On returning to England Kemp reappeared on the stage, but he was no longer a member of the lord chamberlain's company. He had joined by 1602 the Earl of Worcester's players, who were performing in that year at the Rose Theatre managed by Philip Henslowe. Henslowe's account-books show a loan of 20s. to Kemp (10 March 1602), ‘for his necessary uses,’ and three payments in the following autumn for his clothes. Like other actors of the time, Kemp doubtless lived in Southwark, and he may possibly be the William Kemp residing in Samson's Rents between 1595 and 1599, and in Langley's New Rents in 1602. ‘William Kempe, a man,’ was buried in the church of St. Saviour, Southwark, on 2 Nov. 1603, but there is nothing to show his identity with the actor. The name is a common one in parish registers of the day. Dekker, in his ‘Guls Hornebook,’ speaks of the actor as dead in 1609, and Heywood, in his ‘Apology for Actors’ (1612), says of Kemp and other recent comic players that, ‘though they be dead, their deserts yet live in the remembrance of many.’ Richard Braithwaite includes in his ‘Remains after Death,’ 1618, an epitaph on Kemp.

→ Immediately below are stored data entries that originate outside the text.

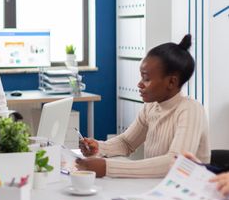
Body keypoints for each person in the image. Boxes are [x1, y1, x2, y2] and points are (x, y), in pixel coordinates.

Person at [76, 34, 210, 178]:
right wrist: (99, 147)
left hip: (187, 194)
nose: (140, 84)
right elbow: (126, 143)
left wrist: (108, 167)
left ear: (171, 82)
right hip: (156, 188)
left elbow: (176, 163)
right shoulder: (151, 106)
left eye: (146, 78)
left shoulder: (190, 110)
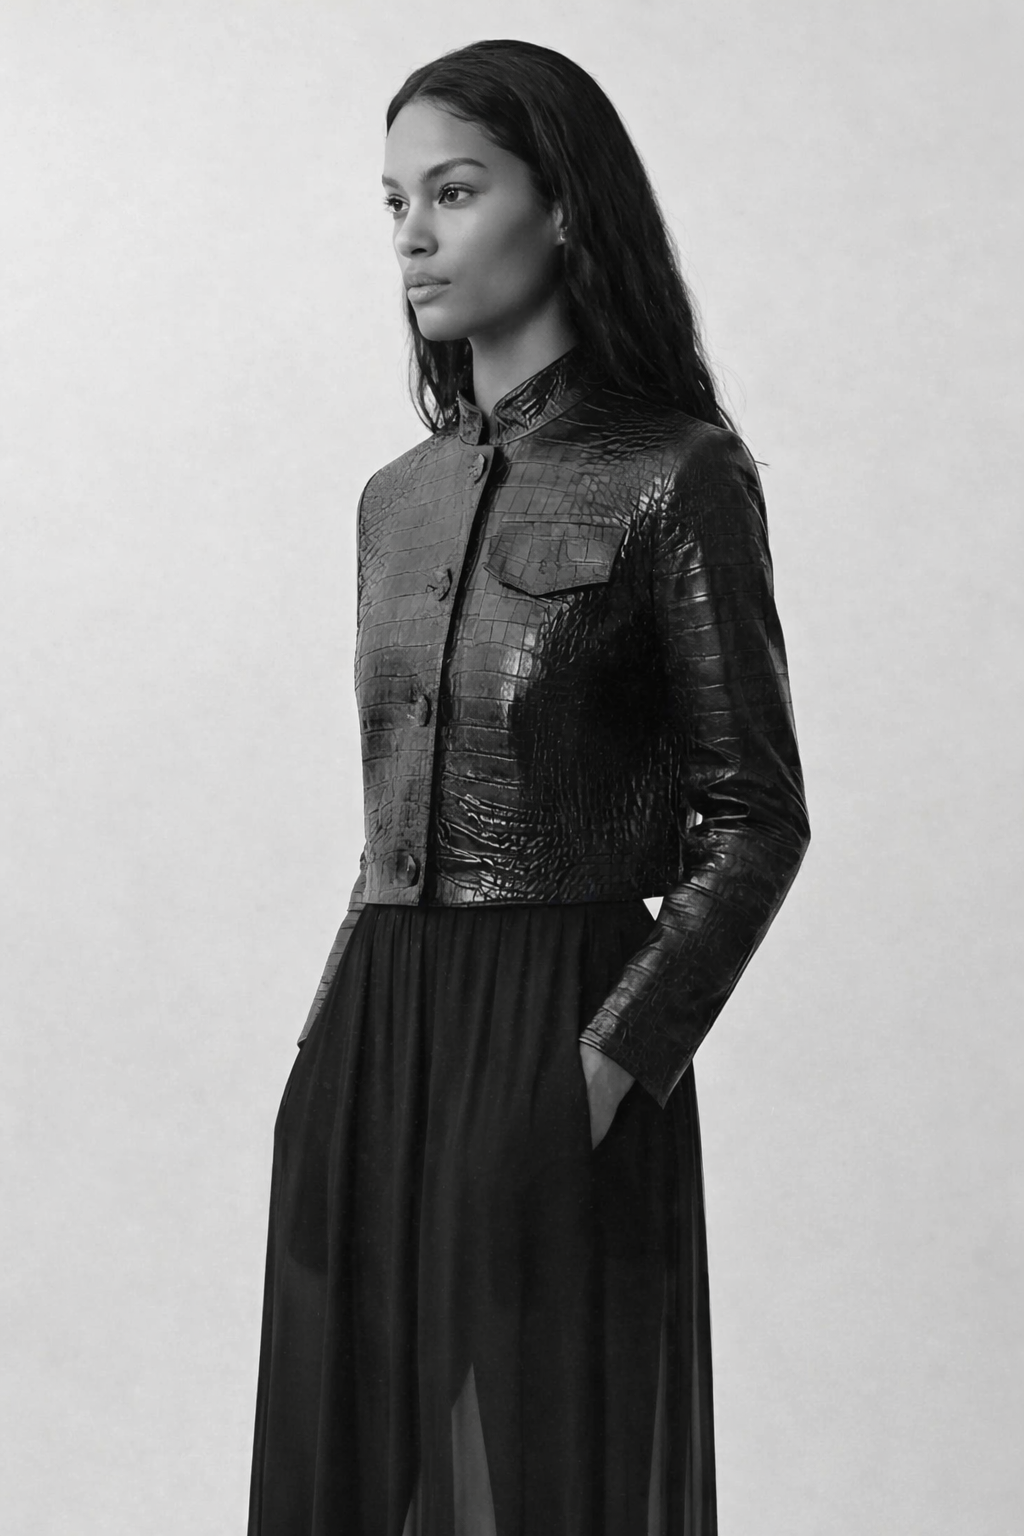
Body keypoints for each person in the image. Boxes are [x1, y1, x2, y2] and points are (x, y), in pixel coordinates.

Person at [247, 38, 809, 1536]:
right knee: (361, 1469)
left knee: (550, 1467)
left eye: (454, 191)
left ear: (560, 207)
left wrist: (606, 1070)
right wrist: (318, 1064)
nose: (413, 236)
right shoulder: (394, 502)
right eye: (394, 202)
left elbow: (757, 818)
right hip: (379, 1020)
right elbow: (393, 812)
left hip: (565, 1014)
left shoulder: (676, 475)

Another William Kemp (1555–1628) was son of Robert Kemp of Spains Hall, Finchingfield, Essex, by Elizabeth, daughter of Sir Clement Heigham [q. v.] He married Philippa, daughter of Francis Gunter, and dying without issue, was buried in the church of Spains Hall on 10 June 1628, aged 73 (Morant, Essex, ii. 363). The inscription on his monument states that for speaking some hasty words he performed the penance of maintaining complete silence for seven years. The incident is the subject of a Latin poem ‘In obitum Gulielmi Kempi Armigeri Philomusi,’ published in James Duport's ‘Musæ Subsecivæ,’ Cambridge, 1676 (pp. 485–5). Hunter notices that ‘Philomusus,’ the title bestowed by Duport on the penitent, is the name given to the scholar with whom the actor Kemp holds converse in the ‘Return from Parnassus,’ and that the Kemps of Spains Hall were nearly related with the Colts of Melford, Suffolk, with whom the actor stayed for three days on his dance to Norwich. But the coincidences are merely curious, and hardly justify any theory of close relationship between the dancer and the owner of Spains Hall.

[Kemp's Nine Daies Wonder (Camd. Soc.), ed. Alexander Dyce; Hunter's Chorus Vatum in Brit. Mus. (Addit. MS. 24487 ff. 207 sq.); Coventry Mysteries, ed. Halliwell (1841), pp. 409–10; Henslowe's Diary, ed. Collier; Fleay's Biographical Hist. of the English Drama, 1891, ii. 19–22; Fleay's Chronicle History of the London Stage; authorities cited; Collier's Lives of the Actors (Shakesp. Soc.), pp. 89–119; Collier's Hist. Engl. Dramatic Poetry, 1879, iii. 330. Both Mr. Collier and Mr. Fleay supply memoirs of Kemp. Many undoubtedly forged documents quoted by Collier as genuine mention Kemp by name; the chief forgeries are exposed by Dyce in his second edition of Shakespeare, vol. i.; but the document said by Collier to be among the archives of the city of London, upon which he relies to prove that Kemp was acting in 1605, seems equally deserving of rejection. The town clerk of London denies the existence of such a document. Mr. Fleay, while correcting Collier at many points, usually fails to cite his authorities, treats conjectures as proved facts, and follows Collier in some important errors.]

Dictionary of National Biography, Errata (1904), p.171
N.B.— f.e. stands for from end and l.l. for last line

Page Col. Line
391 i 11 f.e. Kemp, William (fl. 1600): after 1598. insert At Christmas 1594 he was summoned with two other leading members of the company, Richard Burbage [q. v.] and William Shakespeare, to act before the queen at Greenwich.